* Problem to work on:
Output the full listing word for word.

* Data shown:
- - -
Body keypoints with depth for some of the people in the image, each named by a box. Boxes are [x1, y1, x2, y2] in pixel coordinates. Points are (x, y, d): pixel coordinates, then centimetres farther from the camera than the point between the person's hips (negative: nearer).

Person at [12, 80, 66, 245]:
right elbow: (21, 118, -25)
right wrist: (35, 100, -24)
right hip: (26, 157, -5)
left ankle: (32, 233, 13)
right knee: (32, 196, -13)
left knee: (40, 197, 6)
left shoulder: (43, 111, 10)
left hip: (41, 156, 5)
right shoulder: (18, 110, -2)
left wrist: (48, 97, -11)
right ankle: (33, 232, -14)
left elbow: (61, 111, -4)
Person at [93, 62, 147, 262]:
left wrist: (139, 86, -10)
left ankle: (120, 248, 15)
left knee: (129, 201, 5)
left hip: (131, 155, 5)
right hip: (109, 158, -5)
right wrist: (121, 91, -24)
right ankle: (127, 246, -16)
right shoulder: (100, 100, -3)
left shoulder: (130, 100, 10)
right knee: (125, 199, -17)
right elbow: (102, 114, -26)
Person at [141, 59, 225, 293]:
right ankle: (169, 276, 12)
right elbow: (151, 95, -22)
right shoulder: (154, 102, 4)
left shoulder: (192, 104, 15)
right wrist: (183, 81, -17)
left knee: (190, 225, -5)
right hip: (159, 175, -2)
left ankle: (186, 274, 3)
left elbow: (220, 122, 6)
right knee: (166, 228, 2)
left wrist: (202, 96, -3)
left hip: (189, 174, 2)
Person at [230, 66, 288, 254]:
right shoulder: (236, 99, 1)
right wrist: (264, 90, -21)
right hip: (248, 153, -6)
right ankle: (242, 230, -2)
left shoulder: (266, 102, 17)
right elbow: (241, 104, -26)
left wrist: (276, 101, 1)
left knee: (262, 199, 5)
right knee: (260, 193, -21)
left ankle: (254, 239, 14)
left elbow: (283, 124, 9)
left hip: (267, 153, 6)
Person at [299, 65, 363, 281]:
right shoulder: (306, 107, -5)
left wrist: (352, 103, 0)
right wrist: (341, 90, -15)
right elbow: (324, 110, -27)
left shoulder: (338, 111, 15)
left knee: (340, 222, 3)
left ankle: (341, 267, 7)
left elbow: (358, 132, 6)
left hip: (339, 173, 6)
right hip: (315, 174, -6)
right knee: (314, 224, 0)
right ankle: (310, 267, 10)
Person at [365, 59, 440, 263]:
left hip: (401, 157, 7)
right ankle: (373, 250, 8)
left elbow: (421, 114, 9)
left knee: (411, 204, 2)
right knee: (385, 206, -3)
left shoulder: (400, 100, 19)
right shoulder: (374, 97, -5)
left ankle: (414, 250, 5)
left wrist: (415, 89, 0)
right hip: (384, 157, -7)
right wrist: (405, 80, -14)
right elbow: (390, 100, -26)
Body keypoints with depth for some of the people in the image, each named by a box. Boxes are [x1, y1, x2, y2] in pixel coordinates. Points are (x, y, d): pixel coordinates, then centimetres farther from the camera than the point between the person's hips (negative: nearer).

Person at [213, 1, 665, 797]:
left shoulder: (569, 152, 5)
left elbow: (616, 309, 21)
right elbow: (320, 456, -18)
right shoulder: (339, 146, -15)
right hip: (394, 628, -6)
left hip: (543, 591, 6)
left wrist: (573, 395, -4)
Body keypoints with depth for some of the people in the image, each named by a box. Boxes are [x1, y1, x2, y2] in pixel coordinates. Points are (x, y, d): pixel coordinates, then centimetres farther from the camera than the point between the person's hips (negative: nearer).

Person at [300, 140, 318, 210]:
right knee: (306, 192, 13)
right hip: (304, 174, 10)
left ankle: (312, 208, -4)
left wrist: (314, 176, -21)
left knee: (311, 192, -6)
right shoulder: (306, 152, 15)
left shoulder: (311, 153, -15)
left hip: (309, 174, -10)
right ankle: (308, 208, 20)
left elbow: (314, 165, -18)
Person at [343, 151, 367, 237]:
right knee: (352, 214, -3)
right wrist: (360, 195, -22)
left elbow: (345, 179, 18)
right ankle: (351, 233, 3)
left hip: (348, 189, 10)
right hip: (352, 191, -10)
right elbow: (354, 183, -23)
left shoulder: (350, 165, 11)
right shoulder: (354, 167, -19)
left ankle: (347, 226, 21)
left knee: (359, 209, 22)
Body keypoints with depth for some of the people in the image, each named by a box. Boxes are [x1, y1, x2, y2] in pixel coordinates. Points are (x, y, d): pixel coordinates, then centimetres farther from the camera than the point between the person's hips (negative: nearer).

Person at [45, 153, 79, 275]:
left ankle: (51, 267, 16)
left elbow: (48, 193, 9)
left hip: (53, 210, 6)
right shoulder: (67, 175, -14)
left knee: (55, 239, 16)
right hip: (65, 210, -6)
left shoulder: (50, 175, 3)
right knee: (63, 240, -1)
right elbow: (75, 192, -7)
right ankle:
- - -
* Result:
Body keypoints with depth for some of the people in the image, each named by a box. Boxes are [x1, y1, x2, y2] in pixel coordinates. Points are (x, y, d): pixel coordinates, then centimetres farther from the camera than the point between the person's hips (negative: nearer).

Person at [12, 80, 66, 245]:
right elbow: (21, 118, -25)
right wrist: (35, 100, -24)
right hip: (26, 157, -5)
left ankle: (32, 233, 13)
right knee: (32, 196, -13)
left knee: (40, 197, 6)
left shoulder: (43, 111, 10)
left hip: (41, 156, 5)
right shoulder: (18, 110, -2)
left wrist: (48, 97, -11)
right ankle: (33, 232, -14)
left elbow: (61, 111, -4)
Person at [93, 62, 147, 262]:
left wrist: (139, 86, -10)
left ankle: (120, 248, 15)
left knee: (129, 201, 5)
left hip: (131, 155, 5)
right hip: (109, 158, -5)
right wrist: (121, 91, -24)
right ankle: (127, 246, -16)
right shoulder: (100, 100, -3)
left shoulder: (130, 100, 10)
right knee: (125, 199, -17)
right elbow: (102, 114, -26)
Person at [141, 59, 225, 293]:
right ankle: (169, 276, 12)
right elbow: (151, 95, -22)
right shoulder: (154, 102, 4)
left shoulder: (192, 104, 15)
right wrist: (183, 81, -17)
left knee: (190, 225, -5)
right hip: (159, 175, -2)
left ankle: (186, 274, 3)
left elbow: (220, 122, 6)
right knee: (166, 228, 2)
left wrist: (202, 96, -3)
left hip: (189, 174, 2)
Person at [230, 66, 288, 254]:
right shoulder: (236, 99, 1)
right wrist: (264, 90, -21)
right hip: (248, 153, -6)
right ankle: (242, 230, -2)
left shoulder: (266, 102, 17)
right elbow: (241, 104, -26)
left wrist: (276, 101, 1)
left knee: (262, 199, 5)
right knee: (260, 193, -21)
left ankle: (254, 239, 14)
left elbow: (283, 124, 9)
left hip: (267, 153, 6)
Person at [299, 65, 363, 281]:
right shoulder: (306, 107, -5)
left wrist: (352, 103, 0)
right wrist: (341, 90, -15)
right elbow: (324, 110, -27)
left shoulder: (338, 111, 15)
left knee: (340, 222, 3)
left ankle: (341, 267, 7)
left elbow: (358, 132, 6)
left hip: (339, 173, 6)
right hip: (315, 174, -6)
right knee: (314, 224, 0)
right ankle: (310, 267, 10)
Person at [365, 59, 440, 263]:
left hip: (401, 157, 7)
right ankle: (373, 250, 8)
left elbow: (421, 114, 9)
left knee: (411, 204, 2)
right knee: (385, 206, -3)
left shoulder: (400, 100, 19)
right shoulder: (374, 97, -5)
left ankle: (414, 250, 5)
left wrist: (415, 89, 0)
right hip: (384, 157, -7)
right wrist: (405, 80, -14)
right elbow: (390, 100, -26)
Body keypoints with depth for some of the people in the image, each named by a box. Boxes are [x1, y1, x2, y2] in pixel coordinates. Points are (x, y, d): pixel coordinates, then centimetres farther from the camera than the point between the person's hips (negative: nearer).

Person at [213, 1, 665, 797]:
left shoulder: (569, 152, 5)
left elbow: (616, 309, 21)
right elbow: (320, 456, -18)
right shoulder: (339, 146, -15)
right hip: (394, 628, -6)
left hip: (543, 591, 6)
left wrist: (573, 395, -4)
Body keypoints with depth for some of the people in the image, each named by a box. Boxes are [x1, y1, x2, y2] in pixel coordinates. Points are (x, y, d): pixel coordinates, then centimetres farther from the camera than the point between the person's hips (negative: nearer).

Person at [300, 140, 318, 210]:
right knee: (306, 192, 13)
right hip: (304, 174, 10)
left ankle: (312, 208, -4)
left wrist: (314, 176, -21)
left knee: (311, 192, -6)
right shoulder: (306, 152, 15)
left shoulder: (311, 153, -15)
left hip: (309, 174, -10)
right ankle: (308, 208, 20)
left elbow: (314, 165, -18)
Person at [343, 151, 367, 237]:
right knee: (352, 214, -3)
right wrist: (360, 195, -22)
left elbow: (345, 179, 18)
right ankle: (351, 233, 3)
left hip: (348, 189, 10)
right hip: (352, 191, -10)
right elbow: (354, 183, -23)
left shoulder: (350, 165, 11)
right shoulder: (354, 167, -19)
left ankle: (347, 226, 21)
left knee: (359, 209, 22)
Body keypoints with depth for some of the people in the image, each named by a box. Boxes are [x1, y1, x2, y2] in pixel coordinates. Points are (x, y, d): pixel coordinates, then centimetres farther from the camera than the point between the person's hips (negative: nearer).

Person at [45, 153, 79, 275]:
left ankle: (51, 267, 16)
left elbow: (48, 193, 9)
left hip: (53, 210, 6)
right shoulder: (67, 175, -14)
left knee: (55, 239, 16)
right hip: (65, 210, -6)
left shoulder: (50, 175, 3)
right knee: (63, 240, -1)
right elbow: (75, 192, -7)
right ankle:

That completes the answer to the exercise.